---------- Source document ----------

Examples of passive aggressive behavior in the workplace are…

  • Ignoring your supervisor’s phone-calls or emails.
  • Refusing to actively communicate with your co-worker.
  • Purposefully missing deadlines on a joint project with your peer.
  • Misplacing your co-worker’s important files.
  • Responding with phrases such as “It’s not my job, you do it!”
  • If asked if you are good with a decision or direction, you respond “I’m good with it.” and then immediately complain about the      decision behind the person’s back.

Tips to prevent passive aggressive behavior in the workplace:

  • Take the high road. Prepare and initiate open communication with the co-worker with then intention of clearing up any    misunderstandings.
  • Be curious. Don’t make assumptions about the co-worker’s behavior. Ask questions to clarify their intent towards you.
  • Speak out! Speak Up! Be courageous and report your concerns to your supervisor or Human Resources personnel.
  • Discover and learn the existing policies your workplace organization has in place to prevent or intervene in cases of aggression.

To maintain a safe and healthy work environment, any form of bullying, passive or right-in-your-face aggression must be addressed and resolved constructively. To find out more on how to prevent workplace passive aggressive behavior visit Working Mother, Kickbully.com and WorkPlace Bullying Institute.

By Tierra Henry

9 Replies to “Mean Girls…Mean Boys: What ya’ going to do when they undermine YOU?”

---------- Data provided ----------

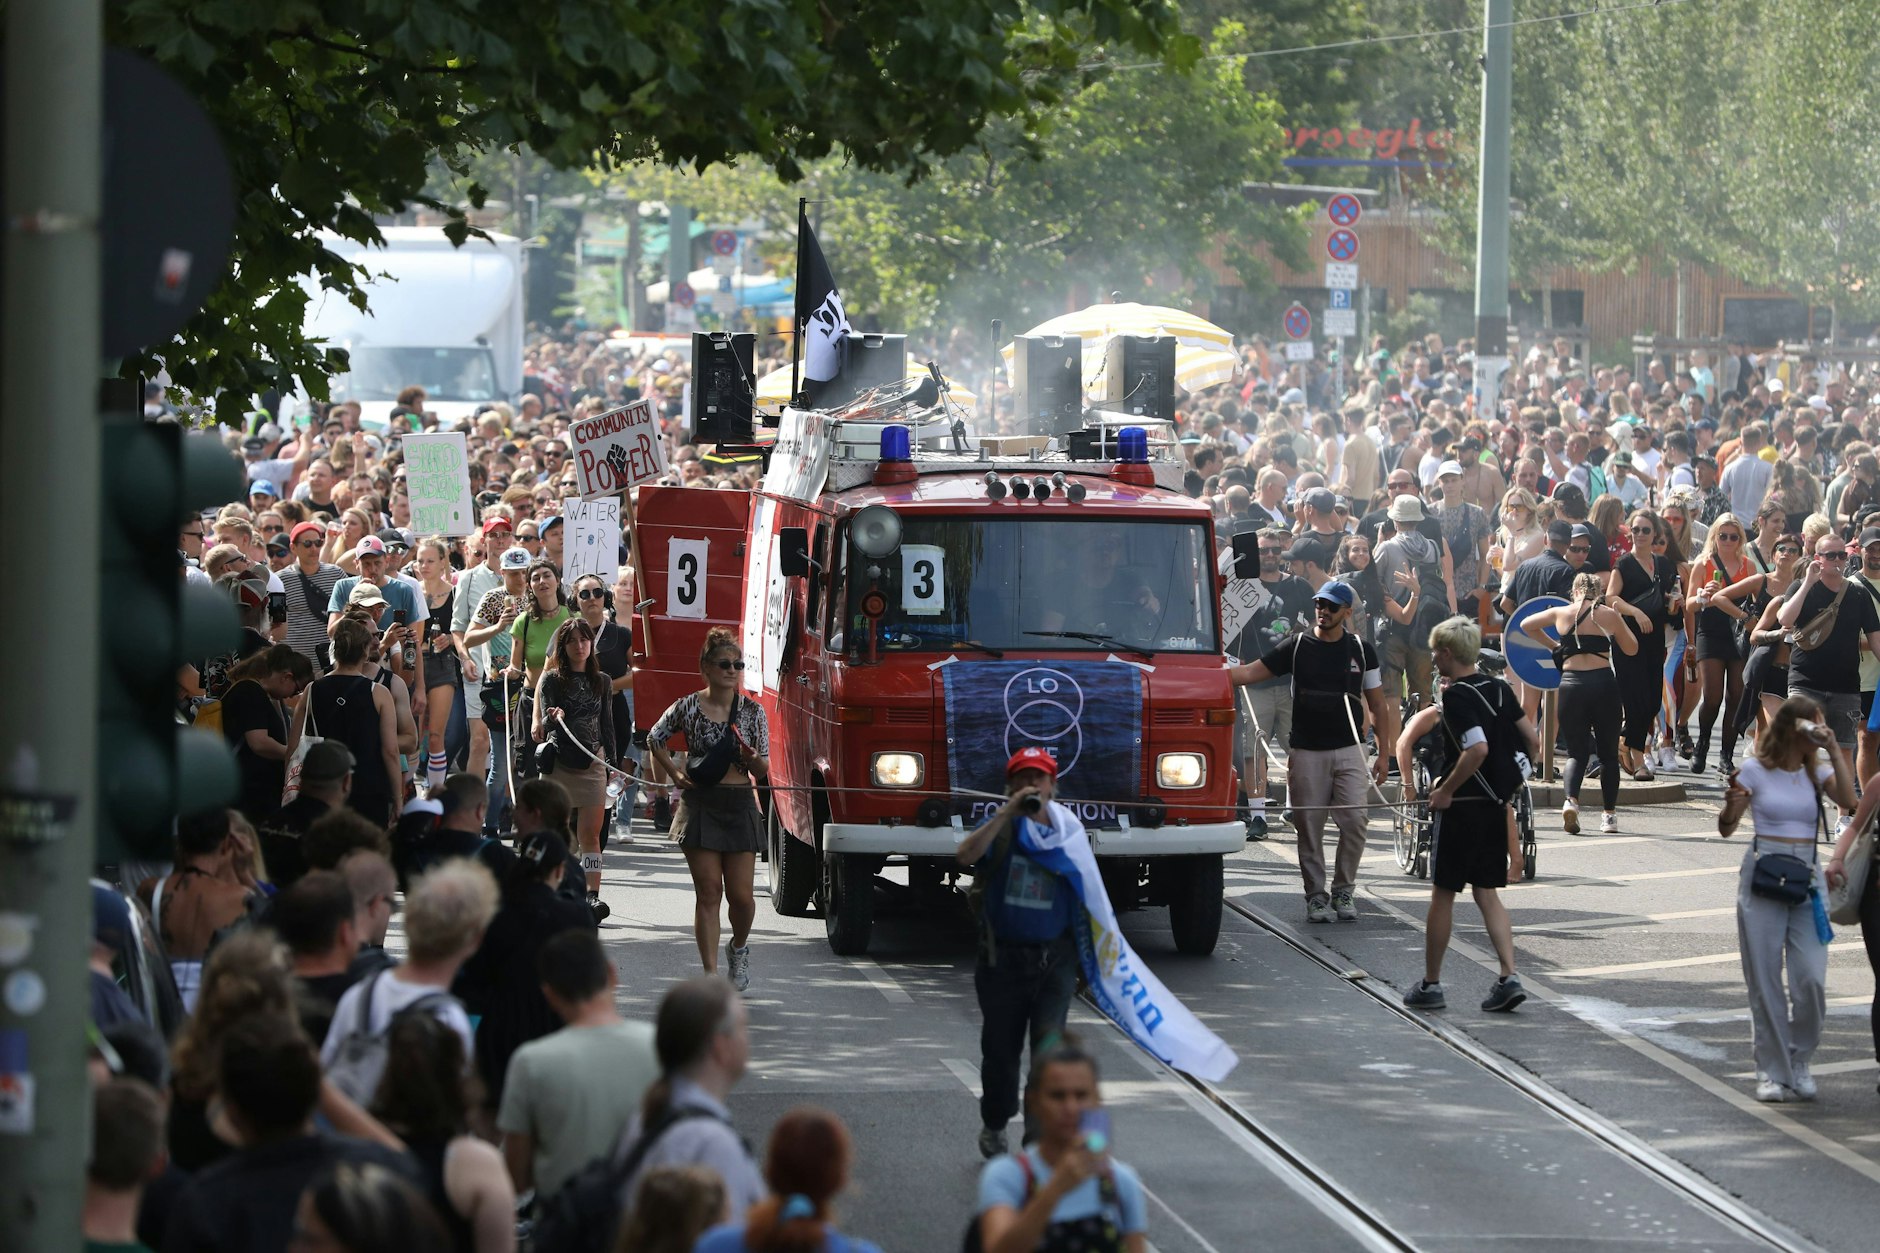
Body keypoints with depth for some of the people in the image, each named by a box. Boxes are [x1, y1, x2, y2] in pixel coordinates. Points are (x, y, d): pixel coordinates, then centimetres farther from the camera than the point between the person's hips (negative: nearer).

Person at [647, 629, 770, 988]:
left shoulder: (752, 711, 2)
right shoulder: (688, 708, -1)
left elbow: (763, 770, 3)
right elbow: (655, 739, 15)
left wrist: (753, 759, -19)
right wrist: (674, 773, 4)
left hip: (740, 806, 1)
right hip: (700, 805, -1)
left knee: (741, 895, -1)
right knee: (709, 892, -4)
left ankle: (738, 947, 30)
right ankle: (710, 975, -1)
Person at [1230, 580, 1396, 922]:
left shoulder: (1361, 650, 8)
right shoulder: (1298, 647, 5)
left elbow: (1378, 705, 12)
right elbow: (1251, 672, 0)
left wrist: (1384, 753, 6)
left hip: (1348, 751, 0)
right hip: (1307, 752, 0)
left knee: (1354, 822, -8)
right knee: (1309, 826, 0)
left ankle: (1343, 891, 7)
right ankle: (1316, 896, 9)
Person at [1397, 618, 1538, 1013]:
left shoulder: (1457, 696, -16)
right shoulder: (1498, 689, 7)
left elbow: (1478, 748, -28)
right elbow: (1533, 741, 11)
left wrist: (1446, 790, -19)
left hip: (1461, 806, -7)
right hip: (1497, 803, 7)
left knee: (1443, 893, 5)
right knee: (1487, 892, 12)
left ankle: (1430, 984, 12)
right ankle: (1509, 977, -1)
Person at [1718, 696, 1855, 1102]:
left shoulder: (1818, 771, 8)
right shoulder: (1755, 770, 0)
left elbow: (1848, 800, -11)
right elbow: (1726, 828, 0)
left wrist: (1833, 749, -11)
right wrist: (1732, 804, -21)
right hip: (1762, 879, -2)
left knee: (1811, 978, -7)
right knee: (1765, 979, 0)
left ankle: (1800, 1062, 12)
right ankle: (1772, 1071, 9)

----------

• **Prompt A**
Using the text on passive aggressive behavior in the workplace, decide whether each statement agrees with it: (i) misplacing a co-worker's important files is listed as an example of such behavior; (ii) the tips advise making assumptions about the co-worker's behavior; (iii) the tips recommend reporting concerns to a supervisor or Human Resources personnel. Answer yes or no for each and quote the deciding words.
• **Prompt B**
Retype the part of the text on passive aggressive behavior in the workplace that begins at the words "Tips to prevent" and stops after "up any    misunderstandings.".

• **Task result A**
(i) Yes: "Misplacing your co-worker’s important files."
(ii) No: "Don’t make assumptions about the co-worker’s behavior."
(iii) Yes: "report your concerns to your supervisor or Human Resources personnel."

• **Task result B**
Tips to prevent passive aggressive behavior in the workplace:

  • Take the high road. Prepare and initiate open communication with the co-worker with then intention of clearing up any    misunderstandings.